«El don de Discernirno admite interdictos ni límites: es inmanente a cada individuo que puede, conforme a sus antojos, utilizarla a favor o contra la humanidad»

Desde mi pubertad he cuestionado a los resentidos sociales. Me apedrearon y casi linchan en los campos petroleros del estado Zulia, en Venezuela, a la edad de 13 años (mi padre trabajó en la transnacional The Creole Petroleum Corporation). Varios amigos estadounidenses y yo paseábamos con nuestras motocicletas cuando, de súbito, nos emboscó, rabioso, un grupo contemporáneo de chicos. Sugerí a los extranjeros que huyeran, dejándome dialogar con los hostiles. Temía más por la integridad física de ellos que por la mía. Soy venezolano. En ese peligroso momento pensé que los vándalos podían interactuar, cómodamente, con alguien nacido en el mismo país, y en su idioma.

—¡Eres un gringo culo negro, maldito! —Exclamaban, iracundos, los muchachos.

—Cálmense, por favor —les rogaba—. ¿De dónde procede tanto resentimiento?

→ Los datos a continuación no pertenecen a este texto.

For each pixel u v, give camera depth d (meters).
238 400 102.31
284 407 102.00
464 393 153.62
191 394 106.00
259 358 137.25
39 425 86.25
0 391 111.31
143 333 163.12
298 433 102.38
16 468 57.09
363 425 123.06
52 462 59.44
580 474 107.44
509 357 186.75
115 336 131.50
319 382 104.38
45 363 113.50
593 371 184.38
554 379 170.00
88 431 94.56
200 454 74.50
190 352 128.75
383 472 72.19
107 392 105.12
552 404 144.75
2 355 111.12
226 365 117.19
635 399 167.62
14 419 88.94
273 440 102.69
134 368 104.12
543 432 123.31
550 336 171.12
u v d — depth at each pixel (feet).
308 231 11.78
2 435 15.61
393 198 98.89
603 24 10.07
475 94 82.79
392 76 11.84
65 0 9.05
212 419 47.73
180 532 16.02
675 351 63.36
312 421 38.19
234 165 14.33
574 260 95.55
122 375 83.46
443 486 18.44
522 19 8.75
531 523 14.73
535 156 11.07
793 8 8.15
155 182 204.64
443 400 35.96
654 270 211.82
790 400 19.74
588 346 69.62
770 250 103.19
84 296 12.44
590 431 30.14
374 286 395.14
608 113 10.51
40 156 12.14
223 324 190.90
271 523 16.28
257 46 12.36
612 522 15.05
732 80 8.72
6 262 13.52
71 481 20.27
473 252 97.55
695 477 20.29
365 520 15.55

Mi occipital sangraba. Percibía borroso. Había sido impactado por dos piedras, pese a lo cual los agresores estaban insatisfechos: querían infligirme mayor daño empujándome contra el pavimento y dándole puntapiés a mi máquina de rodamiento.

—No me conocen, tampoco yo a ustedes. —Intenté, una vez más, dialogar—. No los odio y carecen de motivos para vengar alguna afrenta. Soy vacacionista.

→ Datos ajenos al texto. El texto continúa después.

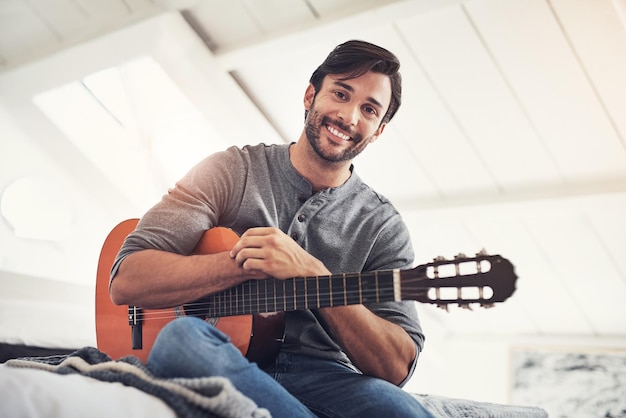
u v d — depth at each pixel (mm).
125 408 930
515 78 2785
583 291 3578
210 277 1441
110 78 3219
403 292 1301
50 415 853
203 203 1593
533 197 3125
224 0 2844
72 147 3221
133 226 1708
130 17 2859
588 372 3688
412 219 3447
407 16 2623
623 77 2633
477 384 4043
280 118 3326
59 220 3227
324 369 1507
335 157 1662
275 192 1665
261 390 1117
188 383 1014
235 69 3180
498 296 1217
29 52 3070
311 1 2740
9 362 1237
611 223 3186
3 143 3096
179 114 3242
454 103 2969
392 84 1733
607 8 2441
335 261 1631
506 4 2559
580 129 2861
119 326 1618
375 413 1342
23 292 3082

Esa mañana fui auxiliado por las madres de esos desconocidos, que recibieron amonestaciones verbales.

—¡Sube a tu motocicleta y vete rápido! —Me emplazaban aquellas damas.

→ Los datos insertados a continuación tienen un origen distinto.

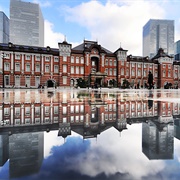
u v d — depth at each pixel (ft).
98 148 7.79
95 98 40.29
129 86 194.59
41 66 178.09
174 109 21.52
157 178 5.04
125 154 7.06
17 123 13.43
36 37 393.09
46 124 13.15
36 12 392.47
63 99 36.65
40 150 7.36
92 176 5.07
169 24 484.33
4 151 7.15
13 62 168.76
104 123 13.64
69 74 185.47
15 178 4.86
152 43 482.69
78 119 15.19
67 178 4.93
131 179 4.93
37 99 36.42
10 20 373.61
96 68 202.08
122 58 205.46
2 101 31.58
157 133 10.64
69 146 8.00
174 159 6.56
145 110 20.63
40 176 5.03
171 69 230.68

El en curso de tantos años he sido testigo de la siembra del resentimiento social que hoy ofusca a millones de ciudadanos. Un asunto es la lucha política entre clases sociales y otro el fomento morboso del odio entre paisanos, por envidia o revanchismo. En Venezuela se fraguó el prototipo de hombre nada novísimo, pero miserable. Mediante la intimidación de una fuerza mercenaria nacional, cruel y sistemáticamente obligado a vivir mendigo por una oligarquía que se promociona vengadora de los oprimidos.

Ningún ser humano nace resentido. El odio no es un sentimiento de origen genético. Las injusticias sociales atribulan, cierto, pero la lucha política no comporta fomentar [rigurosamente] la irracionalidad. No fueron fortuitas las redacciones de documentos como la Declaración Universal por los Derechos Humanos y el Estatuto de Roma. Un hombre no tiene que vejar a otro luego de vencerlo en contienda armada. Y un derrotado no debe consentir se le ultraje. El fratricidio invalida las rebeliones libertarias.